Yesterday, Apple unveiled the new iPhone 5S. One of the phone’s key features – aside from that snazzy gold back – is the Touch ID system, which allows the user to unlock the phone and download apps from the App Store with just their fingerprint.
Speaking to Mashable, several industry experts predicted that biometric technology like the fingerprint scanner is poised to become the norm in the smartphone world:
“There’s no question — since we’re working with biometric providers — the other major mobile manufacturers already have products in the queue coming out,” says Benjamin Chen, CEO of Arkami, which builds myIDkey, a USB thumb drive secured with biometrics. “Their number one competitor will have the model soon.”
Chen wouldn’t say who that was, but Apple’s chief competitor in the smartphone space is generally regarded as Samsung.
Mike Flannery, director of access control product management for Tyco Integrated Security, agrees.
“It’s a pretty bold move. If Apple thinks enough of this technology to put it on their iPhone, it’s going to be ubiquitous within a year. That’ll drive down the cost.”
But is using your fingerprint safer than using a traditional password? Can fingerprints be easily cracked like passwords can, or would a would-be hacker’s only recourse be to steal your actual finger like a villain in a spy movie? These are the things that keep us up at night.
According to security expert Shuman Ghosemajumder, who recently spoke to Business Insider, the fingerprint scanner as Apple has designed it is relatively secure – as long as your fingerprints don’t end up in the cloud. In Ghosemajumder’s opinion, as long as the fingerprint scanner doesn’t share information about your fingerprint with any software and stores the information safely within the phone (fingerprints will be encrypted on the phone’s A7 chip), your prints will be safe.

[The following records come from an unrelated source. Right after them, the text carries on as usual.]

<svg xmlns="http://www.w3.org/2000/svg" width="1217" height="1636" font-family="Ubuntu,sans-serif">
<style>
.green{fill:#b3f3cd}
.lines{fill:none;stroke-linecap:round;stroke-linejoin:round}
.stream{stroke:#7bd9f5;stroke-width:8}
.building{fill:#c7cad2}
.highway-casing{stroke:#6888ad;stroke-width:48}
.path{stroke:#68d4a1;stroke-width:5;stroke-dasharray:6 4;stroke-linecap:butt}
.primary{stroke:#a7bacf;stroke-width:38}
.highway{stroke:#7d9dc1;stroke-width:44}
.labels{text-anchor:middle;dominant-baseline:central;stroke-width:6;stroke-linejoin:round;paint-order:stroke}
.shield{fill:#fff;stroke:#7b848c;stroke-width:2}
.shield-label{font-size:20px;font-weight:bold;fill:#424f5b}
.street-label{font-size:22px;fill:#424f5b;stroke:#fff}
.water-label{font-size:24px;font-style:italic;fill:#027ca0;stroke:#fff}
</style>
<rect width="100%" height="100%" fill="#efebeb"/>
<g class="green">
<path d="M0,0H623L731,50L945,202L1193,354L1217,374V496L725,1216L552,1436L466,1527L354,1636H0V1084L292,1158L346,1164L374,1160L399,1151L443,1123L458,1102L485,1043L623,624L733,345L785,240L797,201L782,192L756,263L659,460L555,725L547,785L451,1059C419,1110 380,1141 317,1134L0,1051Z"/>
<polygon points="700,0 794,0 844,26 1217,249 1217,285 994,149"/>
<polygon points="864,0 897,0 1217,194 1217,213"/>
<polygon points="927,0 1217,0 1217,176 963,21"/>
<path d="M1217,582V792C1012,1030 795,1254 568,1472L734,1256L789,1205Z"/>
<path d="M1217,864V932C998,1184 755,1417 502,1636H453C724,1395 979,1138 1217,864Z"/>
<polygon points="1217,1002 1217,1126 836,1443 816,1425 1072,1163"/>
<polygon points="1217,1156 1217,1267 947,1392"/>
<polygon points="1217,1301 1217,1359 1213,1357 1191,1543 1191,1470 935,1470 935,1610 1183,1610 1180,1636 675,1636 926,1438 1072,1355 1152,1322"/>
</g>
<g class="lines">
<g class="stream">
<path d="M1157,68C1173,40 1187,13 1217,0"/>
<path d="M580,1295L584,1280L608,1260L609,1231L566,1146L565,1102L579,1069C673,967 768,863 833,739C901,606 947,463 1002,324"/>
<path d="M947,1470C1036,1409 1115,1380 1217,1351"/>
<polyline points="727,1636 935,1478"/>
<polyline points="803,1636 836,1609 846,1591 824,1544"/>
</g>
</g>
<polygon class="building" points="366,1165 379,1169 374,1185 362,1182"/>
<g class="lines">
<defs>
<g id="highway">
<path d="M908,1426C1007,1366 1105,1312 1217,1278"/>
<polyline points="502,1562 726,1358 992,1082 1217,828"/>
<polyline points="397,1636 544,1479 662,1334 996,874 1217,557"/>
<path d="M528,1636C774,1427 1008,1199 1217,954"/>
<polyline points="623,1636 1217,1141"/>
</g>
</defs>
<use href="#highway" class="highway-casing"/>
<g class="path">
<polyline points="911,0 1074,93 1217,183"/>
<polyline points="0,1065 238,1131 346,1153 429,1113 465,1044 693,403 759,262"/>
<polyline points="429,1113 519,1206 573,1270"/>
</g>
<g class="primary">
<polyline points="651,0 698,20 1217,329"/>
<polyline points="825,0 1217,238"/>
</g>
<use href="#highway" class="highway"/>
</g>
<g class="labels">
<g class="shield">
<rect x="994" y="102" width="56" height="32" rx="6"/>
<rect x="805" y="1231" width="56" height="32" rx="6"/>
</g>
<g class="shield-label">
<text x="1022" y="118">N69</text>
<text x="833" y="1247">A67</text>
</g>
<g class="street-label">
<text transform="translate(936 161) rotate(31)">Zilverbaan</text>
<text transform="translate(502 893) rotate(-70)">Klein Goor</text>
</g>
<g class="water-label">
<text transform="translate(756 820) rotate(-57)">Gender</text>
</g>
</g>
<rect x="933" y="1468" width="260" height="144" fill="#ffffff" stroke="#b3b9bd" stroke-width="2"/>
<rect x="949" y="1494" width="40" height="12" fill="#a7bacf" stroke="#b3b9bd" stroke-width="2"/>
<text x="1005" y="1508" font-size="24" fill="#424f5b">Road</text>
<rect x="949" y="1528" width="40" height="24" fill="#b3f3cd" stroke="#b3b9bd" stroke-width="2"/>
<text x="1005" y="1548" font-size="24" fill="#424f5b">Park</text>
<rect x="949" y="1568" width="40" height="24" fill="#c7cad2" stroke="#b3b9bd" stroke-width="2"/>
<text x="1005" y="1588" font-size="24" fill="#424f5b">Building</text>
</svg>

Even then, though, the fact that the scanner will let you download songs and apps without a password could be a concern.
“Even temporary storage of a fingerprint in a cloud server could give hackers an ‘in,” Business Insider reports.
I’m genuinely not sure which is more worrisome, the idea that clumsy security might mean hackers are able to pluck my fingerprint out of the cloud and use it, or the aforementioned actual finger-stealing scenario. I think I’ll be steering clear of the iPhone 5S just to be safe.
But seriously, whether it’s secure or not, I’m not too stoked on the fingerprint scanner. It clearly wasn’t built to be a security feature, but a gimmicky convenience feature. But unless the technology’s come a long way, a fingerprint scanner might not even be that convenient, given that all the fingerprint scanners I’ve used in the past have been finicky and prone to locking me out of my device. Apple seems to think it’s solved this issue, but that remains to be seen.